Mais le modèle d’ALD montre ses limites face à la multimorbidité, à la prévention et aux déterminants sociaux
Les MNT actuelles ne sont plus des maladies isolées : ce sont des trajectoires, souvent polymorbides, sur lesquelles pèsent des déterminants sociaux, économiques, environnementaux, comportementaux.
Le rapport Assurance Maladie 2025 ne donne pas de solution à ce défi : le dispositif ALD n’a pas été conçu pour intégrer ces dimensions.
Le bilan Français sur la prise en charge des maladies chroniques selon l’Assurance Maladie
Les points forts
- Solidité du financement : le modèle ALD assure un remboursement à 100 % pour les pathologies reconnues, ce qui réduit fortement le reste à charge pour le patient.
- Clarté réglementaire : la reconnaissance des pathologies est formalisée, les critères sont clairs, ce qui sécurise les pratiques.
- Couverture large : via l’ALD, un nombre important de maladies chroniques est théoriquement couvert.
Les limites structurelles mises en évidence
- Rigidité du cadre : la prise en charge ne concerne que les pathologies “classiques” conformes aux critères ALD. Les préventions, soins non spécialisés, interventions comportementales, services de coordination n’ont pas de voie explicite de financement.
- Dépendance à la reconnaissance biomédicale : les maladies émergentes, les comorbidités, les trajectoires évolutives et les déterminants comportementaux restent mal couverts.
- Fragmentation des parcours : le modèle français repose souvent sur des soins discontinus — médecin, spécialiste, hôpital — sans coordination systématique, ce qui complique la gestion des MNT complexes.
- Reste à charge variable selon le complémentaire : même si la base est l’ALD, les soins périphériques, le non-médicamenteux ou les services non conventionnés peuvent retomber sur l’assuré ou sa mutuelle.
Ceci fragilise la capacité du système à gérer les comorbidités, la prévention, les soins non médicaux, l’éducation à la santé ou les soins de coordination — pourtant essentiels pour maîtriser le fardeau des MNT.
Quelques pistes de réforme inspirées des exemples européens
| Objectif | Proposition inspirée de l’étranger / recommandations internationales |
| Couverture des soins non-médicamenteux & prise en charge préventive | Créer un fonds de prise en charge préventive (éducation thérapeutique, sport santé, accompagnement comportemental), financé collectivement — comme en Australie ou aux Pays-Bas. |
| Coordination des soins & trajectoires complexes | Développer des parcours coordonnés (maison de santé, soins primaires + spécialiste + accompagnement), inspirés du modèle néerlandais. |
| Solidarité financière et équité | Harmoniser la couverture des complémentaires, garantir un accès universel sans dépendre uniquement de la capacité financière (modèle Allemagne/Belgique). |
| Données, évaluation & santé numérique | Exploiter le SNDS et les données de santé pour évaluer les interventions, suivre les trajectoires, mesurer l’impact des parcours coordonnés et de la prévention. |
FAQ
Quels sont les modèles de prise en charge des maladies chroniques identifiés en 2025 ?
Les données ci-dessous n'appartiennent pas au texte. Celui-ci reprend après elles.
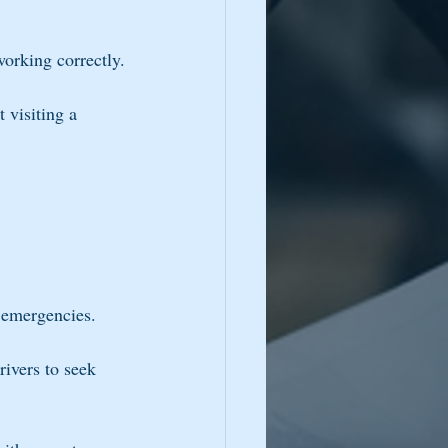
working correctly.
visiting a 
g emergencies.
ivers to seek 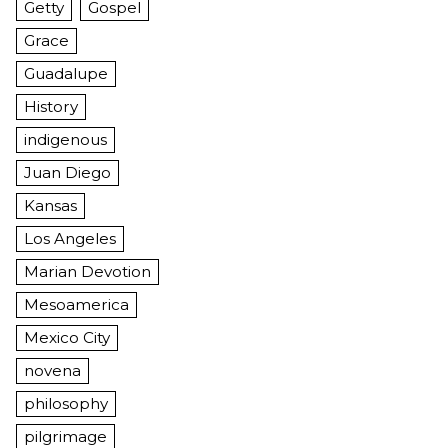
Getty
Gospel
Grace
Guadalupe
History
indigenous
Juan Diego
Kansas
Los Angeles
Marian Devotion
Mesoamerica
Mexico City
novena
philosophy
pilgrimage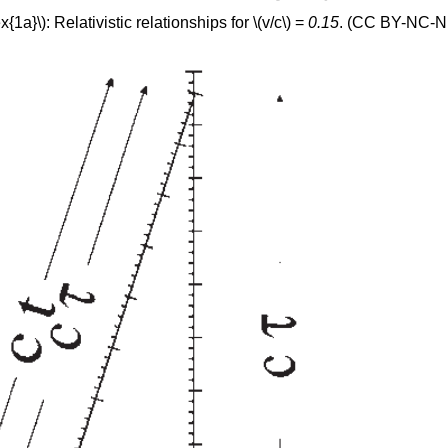
1a}\): Relativistic relationships for \(v/c\) =
0.15
. (CC BY-NC-ND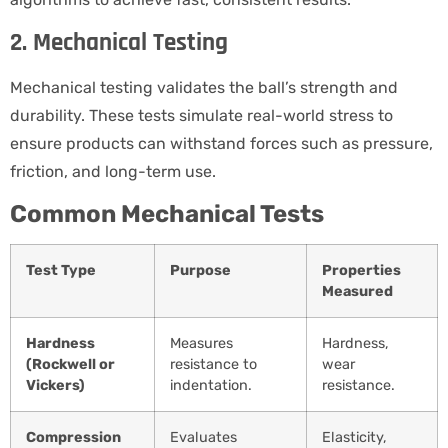
2. Mechanical Testing
Mechanical testing validates the ball’s strength and
durability. These tests simulate real-world stress to
ensure products can withstand forces such as pressure,
friction, and long-term use.
Common Mechanical Tests
Test Type
Purpose
Properties
Measured
Hardness
Measures
Hardness,
(Rockwell or
resistance to
wear
Vickers)
indentation.
resistance.
Compression
Evaluates
Elasticity,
Trois modèles : ALD (pathologie reconnue), financement modulé (capacité financière), parcours coordonnés + soins/prevention. L’Assurance Maladie+1
Le modèle français (ALD) est-il suffisant face aux défis actuels ?
Non. Il reste adapté aux maladies “classiques” mais peine à couvrir la multimorbidité, la prévention, les soins non-médicamenteux et les déterminants sociaux.
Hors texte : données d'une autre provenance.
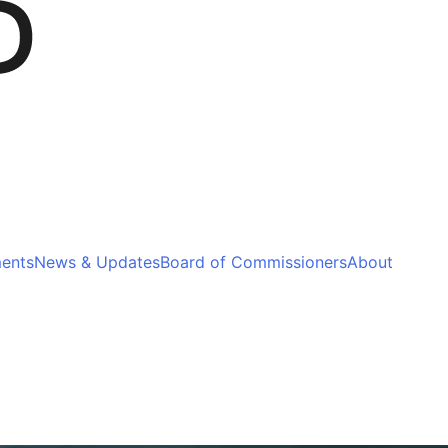
ments
News & Updates
Board of Commissioners
About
Quelles réformes structurelles semblent nécessaires ?
Mise en place de parcours coordonnés, fonds pour la prévention, meilleure intégration des données, harmonisation des complémentaires, approche hybride soins/prévention.
Le rapport 2025 peut-il orienter des politiques concrètes rapidement ?
Oui : il fournit des repères comparatifs, mais il faudra un volontarisme politique pour engager une nouvelle phase de transformation.
Bibliographie
Assurance Maladie. (2025). Modèles de prise en charge financière des patients atteints de pathologies chroniques – Comparaisons internationales n°8.
Assurance Maladie. (2024). Rapport Charges et Produits 2025.
Assurance Maladie. (2025). Cartographie 2015–2023 des pathologies et des dépenses en France.